Les différentes manœuvres dans le liage
Le liage fait l’objet d’une réflexion détaillée chez Joachim Meyer. Il décrit en effet les différentes actions à effectuer ou non, en fonction de comment sont liées les épées. Cela définit ainsi trois distances, selon que les épées sont au contact par le faible, le milieu ou le fort. Cette mise au point essentielle est abordée dans la partie sur l’épée seule, mais concerne toutes les armes :
Dans le combat, lorsque tu es si proche de l‘adversaire que tu peux atteindre le faible de sa lame avec le faible de la tienne dans le liage, alors tu peux aussitôt faire des frappes et des estoc sans détours, que ce soit avec des feintes ou avec des frappes retirées contre l’adversaire. Mais s’il se pressait vers tes ouvertures, pendant que tu vas autour [de ta tête] avec ton arme, alors il ne pourrait pas se ruer vers toi, car tu serais prêt à te ruer sur lui avec le coup que tu lui envoies, aussi vite que lui avec le sien.

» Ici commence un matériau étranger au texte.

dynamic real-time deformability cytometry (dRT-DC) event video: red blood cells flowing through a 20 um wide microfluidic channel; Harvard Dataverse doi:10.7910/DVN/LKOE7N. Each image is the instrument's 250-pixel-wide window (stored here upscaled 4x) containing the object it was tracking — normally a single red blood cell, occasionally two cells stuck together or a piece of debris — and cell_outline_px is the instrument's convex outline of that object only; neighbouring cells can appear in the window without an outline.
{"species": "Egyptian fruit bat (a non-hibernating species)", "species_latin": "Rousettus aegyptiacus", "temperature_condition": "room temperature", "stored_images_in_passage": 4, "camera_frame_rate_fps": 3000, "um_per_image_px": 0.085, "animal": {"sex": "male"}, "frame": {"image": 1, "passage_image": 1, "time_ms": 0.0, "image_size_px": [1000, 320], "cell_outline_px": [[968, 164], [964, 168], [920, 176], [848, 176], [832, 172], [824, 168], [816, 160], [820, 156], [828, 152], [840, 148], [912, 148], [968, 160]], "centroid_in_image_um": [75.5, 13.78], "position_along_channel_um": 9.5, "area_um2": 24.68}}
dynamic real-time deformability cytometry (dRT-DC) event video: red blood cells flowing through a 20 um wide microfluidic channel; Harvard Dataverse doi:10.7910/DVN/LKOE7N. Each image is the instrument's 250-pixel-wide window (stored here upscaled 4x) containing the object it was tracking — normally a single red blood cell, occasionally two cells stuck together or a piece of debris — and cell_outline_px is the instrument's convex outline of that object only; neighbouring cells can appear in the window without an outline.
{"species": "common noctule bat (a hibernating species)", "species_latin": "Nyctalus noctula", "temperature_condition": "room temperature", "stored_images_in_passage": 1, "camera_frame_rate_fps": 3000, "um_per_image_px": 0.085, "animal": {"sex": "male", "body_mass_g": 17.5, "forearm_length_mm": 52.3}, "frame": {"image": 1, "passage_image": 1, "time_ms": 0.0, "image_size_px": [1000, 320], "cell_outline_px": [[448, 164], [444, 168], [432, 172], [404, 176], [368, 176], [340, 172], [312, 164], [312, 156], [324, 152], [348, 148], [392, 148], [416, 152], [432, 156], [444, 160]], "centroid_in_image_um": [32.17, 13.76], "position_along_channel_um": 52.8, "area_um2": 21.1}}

Lorsque vous arrivez plus près de l’un et de l’autre, de façon à ce que les deux lames soient au contact et liées par le milieu, alors tu ne dois pas partir frapper de l’autre côté, ni quitter sa lame sans raison particulière. Car si tu quittais sa lame, il pourrait se ruer vers toi avec la poursuite. Retiens plutôt avec rigueur les pièces que tu pourras utiliser en étant à sa lame. Retiens bien que s‘il se commet dans ses frappes ou qu’il se découvre, tu dois le poursuivre.

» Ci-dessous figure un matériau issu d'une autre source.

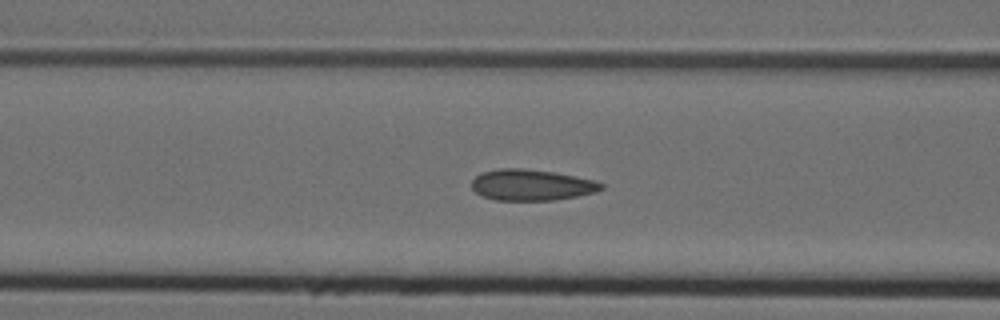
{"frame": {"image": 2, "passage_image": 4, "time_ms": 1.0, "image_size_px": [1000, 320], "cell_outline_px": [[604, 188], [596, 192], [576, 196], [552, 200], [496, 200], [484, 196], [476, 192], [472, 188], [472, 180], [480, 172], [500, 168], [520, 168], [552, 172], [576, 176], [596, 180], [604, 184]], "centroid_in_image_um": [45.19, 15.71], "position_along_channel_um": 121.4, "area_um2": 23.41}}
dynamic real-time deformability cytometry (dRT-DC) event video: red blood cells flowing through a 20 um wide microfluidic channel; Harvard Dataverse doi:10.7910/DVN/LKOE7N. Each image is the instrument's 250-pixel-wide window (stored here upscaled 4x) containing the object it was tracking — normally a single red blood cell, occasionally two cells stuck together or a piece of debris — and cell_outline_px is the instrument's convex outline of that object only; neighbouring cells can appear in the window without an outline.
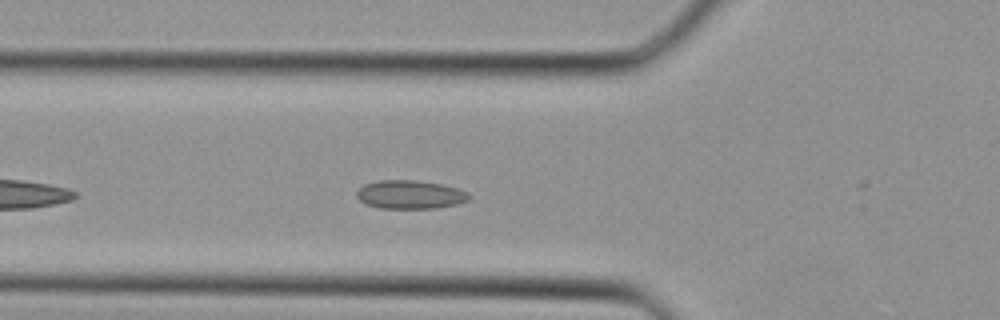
{"species": "Egyptian fruit bat (a non-hibernating species)", "species_latin": "Rousettus aegyptiacus", "temperature_condition": "cold", "stored_images_in_passage": 29, "camera_frame_rate_fps": 3000, "um_per_image_px": 0.085, "animal": {"sex": "female"}, "frame": {"image": 1, "passage_image": 5, "time_ms": 1.333, "image_size_px": [1000, 320], "cell_outline_px": [[468, 200], [456, 204], [436, 208], [380, 208], [368, 204], [360, 200], [356, 196], [356, 192], [364, 184], [380, 180], [416, 180], [444, 184], [468, 192]], "centroid_in_image_um": [34.85, 16.53], "position_along_channel_um": 90.9, "area_um2": 18.55}}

Si tu viens encore plus près, en ayant ainsi lié le milieu de ta lame avec le milieu de la sienne, alors sois rapide avec les saisies, les luttes, et les projections, et si tu n’as pas d’autres choix, recule loin de lui.
Comme on le voit, la situation dans laquelle il faudra être le plus attentif, est celle ou les épée sont liées en leurs milieux, et où on ne peut quitter la lame de l’adversaire sans risque. C’est dans ce cas que le travail au fer trouve son application.
En plus de ces préceptes, le travail au fer est également abordé en détail dans la partie sur l’épée seule. L’idée reste la même : à une certaine distance il ne faut plus quitter le fer et estimer la nature du liage, s’il est fort ou faible, si l’adversaire pousse ou cherche à quitter le fer, etc…
- S’il le contact est faible ou que l’adversaire décolle son arme, il faut le poursuivre avec un estoc.
- Si le liage est dur, on s’appuiera sur sa lame pour effectuer des rotations et ainsi placer la pointe.
- Si l’adversaire pousse avec son épée, on passera de l’autre côté de son arme, par le bas en changeant à travers ou par le haut en décollant. Il se retrouvera ainsi complètement ouvert.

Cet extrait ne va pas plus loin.